Introduction to the Gospel of Luke

Luke 1:1–4 Dedication to Theophilus

Also read John 1:1–5

Slowly and carefully read the passages of Scripture.

1.              Luke, the only Gospel written by a Gentile, and a physician acquainted with that Roman/Greek world.

2.              Scholars note 3 characteristics to the Gospel account: one, it is universal in that it includes Gentiles; two, it is a Gospel of rejoicing; three, it is written for the “down and out.”

3.              In addition, that are 6 other unique features to Luke: one, it is Mark’s Gospel, that Luke is thought to have access to Mark’s story of Jesus, which was written about 20 years earlier; two, Luke likely used what is known as Q, which material not found in Mark but is found in Matthew and Luke; three, there are oral stories, not found in either Matthew or Mark such as the nativity account and the childhood stories of Jesus, thought to have been communicated to Luke by Mary, the mother of Jesus; four, Luke is the woman’s Gospel; five, it is the Gospel of the supernatural; six, it is the Gospel of prayer.
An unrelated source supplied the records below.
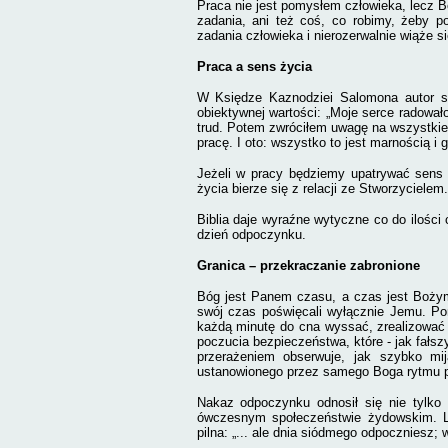
Praca nie jest pomysłem człowieka, lecz 
zadania, ani też coś, co robimy, żeby p
zadania człowieka i nierozerwalnie wiąże 
Praca a sens życia
W Księdze Kaznodziei Salomona autor s
obiektywnej wartości: „Moje serce radował
trud. Potem zwróciłem uwagę na wszystkie 
pracę. I oto: wszystko to jest marnością i 
Jeżeli w pracy będziemy upatrywać sens
życia bierze się z relacji ze Stworzycielem.
Biblia daje wyraźne wytyczne co do ilości
dzień odpoczynku.
Granica – przekraczanie zabronione
Bóg jest Panem czasu, a czas jest Bożym
swój czas poświęcali wyłącznie Jemu. P
każdą minutę do cna wyssać, zrealizować
poczucia bezpieczeństwa, które - jak fałs
przerażeniem obserwuje, jak szybko m
ustanowionego przez samego Boga rytmu p
Nakaz odpoczynku odnosił się nie tylko 
ówczesnym społeczeństwie żydowskim. L
pilna: „... ale dnia siódmego odpoczniesz;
4.              Luke 1:1–4 is one long sentence, cleverly crafted, which contains 6 clauses.

5.              Theophilus, to whom the Gospel is directed, is unknown to us. Some think that Luke addresses his Gospel to all who are friends or lovers of God. Theo–the Greek word for God; philus–for friend or lover. Whether Theophilus is an actual person or not, is unknown, but this Gospel is for us all.
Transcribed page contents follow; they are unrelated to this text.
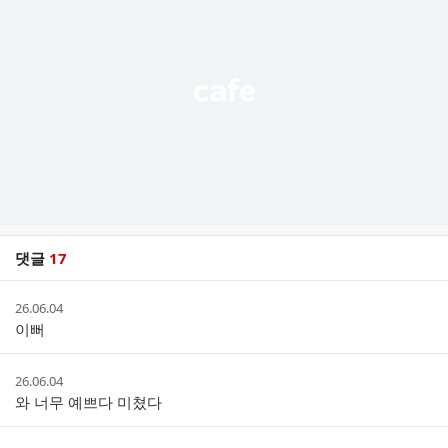
능
열
기
댓글
17
댓
작
26.06.04
글
성
이뻐
리
시
스
간
트
작
26.06.04
성
와 너무 예쁘다 미쳤다
시
간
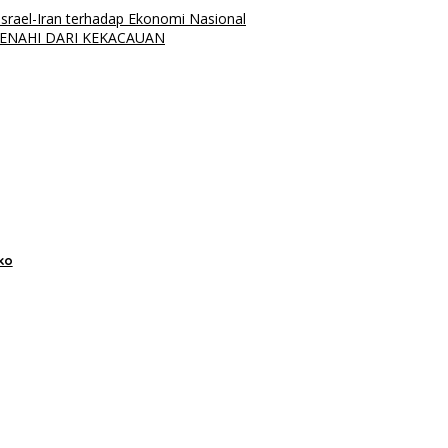
srael-Iran terhadap Ekonomi Nasional
ENAHI DARI KEKACAUAN
ko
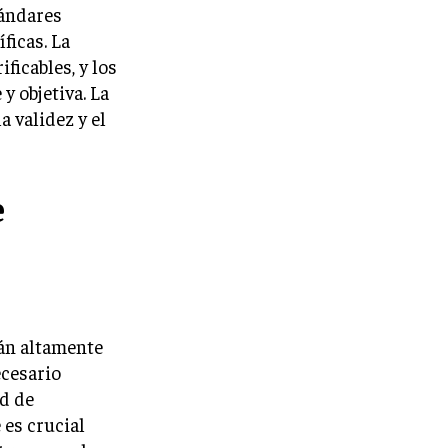
tándares
ficas. La
ficables, y los
 objetiva. La
a validez y el
e
tán altamente
ecesario
ad de
 es crucial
6.              The reason for the reading of John 1:1–5 is because this Gospel is also aimed at Gentiles living in the Graeco-Roman world. 7.                It is important to grasp what is meant by the world translated into English as Word, which in the Greek is logos. In the world at that time the term was not clearly defined but was used by religionists and philosophers to refer to the highest of that which is supernatural.
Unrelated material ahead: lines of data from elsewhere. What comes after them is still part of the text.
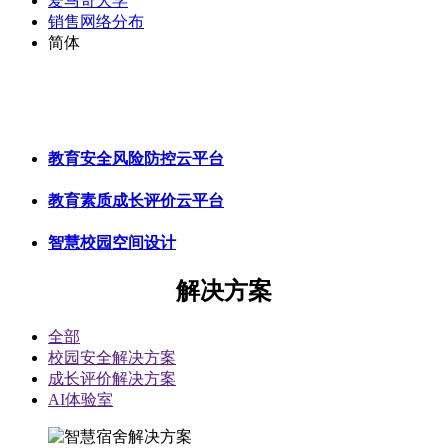
爱马奇大学
销售网络分布
简体
教育安全风险防控云平台
教育素质成长评价云平台
智慧校园空间设计
解决
方案
全部
校园安全解决方案
成长评价解决方案
AI体验室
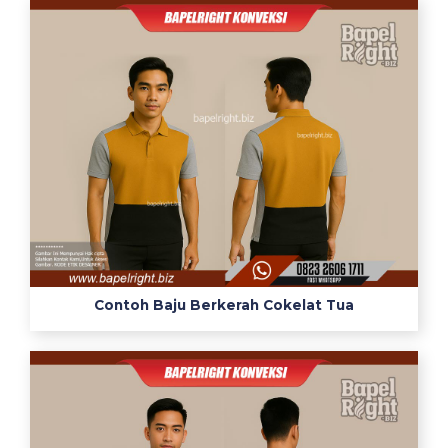
Contoh Baju Berkerah Cokelat Tua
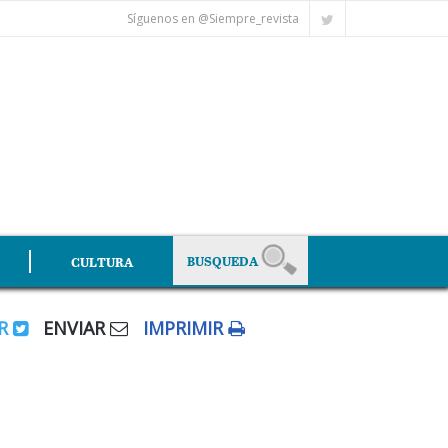
Síguenos en @Siempre_revista
CULTURA
AR
ENVIAR
IMPRIMIR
8.              Key to the understanding of Logos is that the “was” word is a verb of being, that is, without any time involved.  Thus, was can and should be translated “was and is.”

9.              This Logos was and is at the beginning, meaning was and is before the creation of the universe. The Logos was and is with God, and here we encounter one of the mysteries of the Trinity. This Logos was and is God. then and now.